MR mitigates but cannot abolish all bias. Unbalanced horizontal pleiotropy remains possible even after negative MR-Egger intercept findings²⁷ and outlier inspection by MR-PRESSO; canalization, residual population stratification, and measurement error in the exposure GWAS may also influence estimates. Instruments derived from leukocyte TL may not fully capture tissue-specific telomere dynamics in the thyroid, and effect generalizability is constrained by the predominantly European ancestry of the contributing GWAS²⁸. Complementary study designs could strengthen causal inference, including prospective cohorts with repeated TL assessments alongside thyroid hormone panels, tissue-level TL measurements using qPCR/Flow-FISH in surgical samples, and mechanistic experiments in cellular and animal models that manipulate telomere maintenance pathways²⁹. Multivariable MR that adjusts for correlated behavioral or metabolic traits, and phenome-wide scans to map off-target consequences of TL variation, represent additional analytic extensions.

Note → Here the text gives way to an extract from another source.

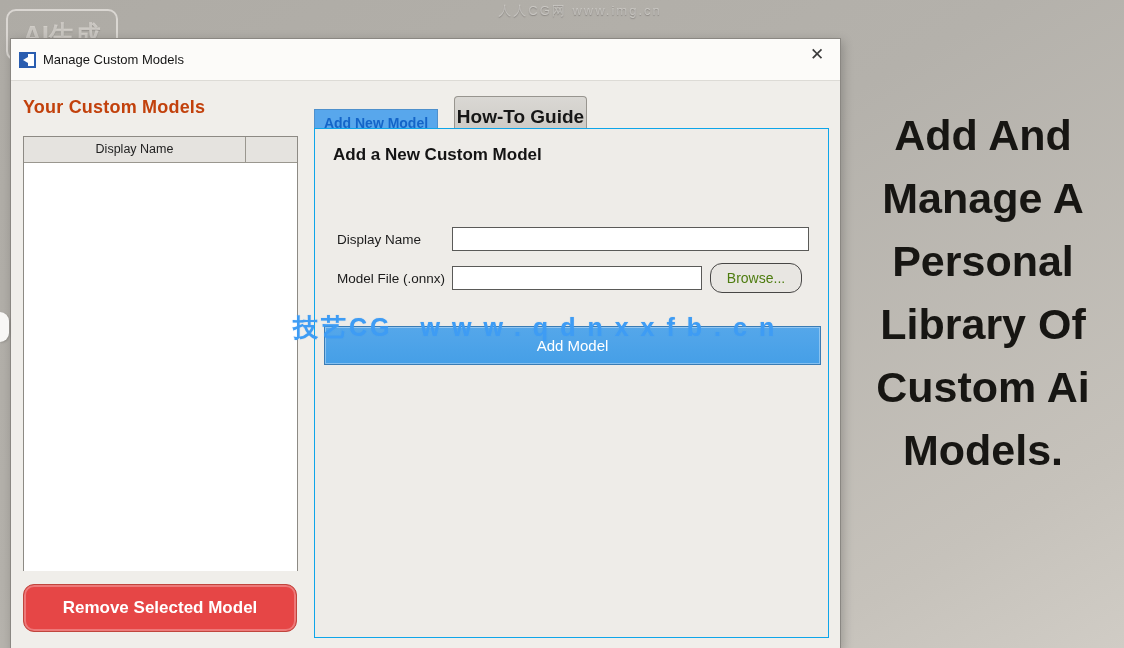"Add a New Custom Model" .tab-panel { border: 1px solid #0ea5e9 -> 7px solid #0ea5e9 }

Priority next steps include replication in ancestrally diverse populations; longitudinal profiling to delineate temporal coupling between TL trajectories and thyroid hyperfunction; and experimental interrogation of telomere maintenance, oxidative stress responses, and apoptosis/proliferation checkpoints in thyrocytes under hormone-rich conditions³⁰. Interventional studies that test whether lifestyle-based telomere stabilization reduces incident thyrotoxicosis or blunts relapse risk after treatment would provide clinically actionable evidence. Given the directionality support from Steiger testing and the lack of signal in reverse MR, future work can also examine whether TL interacts with specific autoimmune or nodular etiologies to shape disease onset and course.

In summary, the data support a protective causal association between longer telomeres and reduced risk of thyrotoxicosis. By integrating telomere biology with a robust genetic-instrumental framework, this study advances understanding of thyroid disease mechanisms and highlights telomere length as both a candidate biomarker and a potential-though still cautious-therapeutic lever. These results motivate replication and mechanistic follow-up aimed at translating telomere-informed strategies into preventive and clinical practice.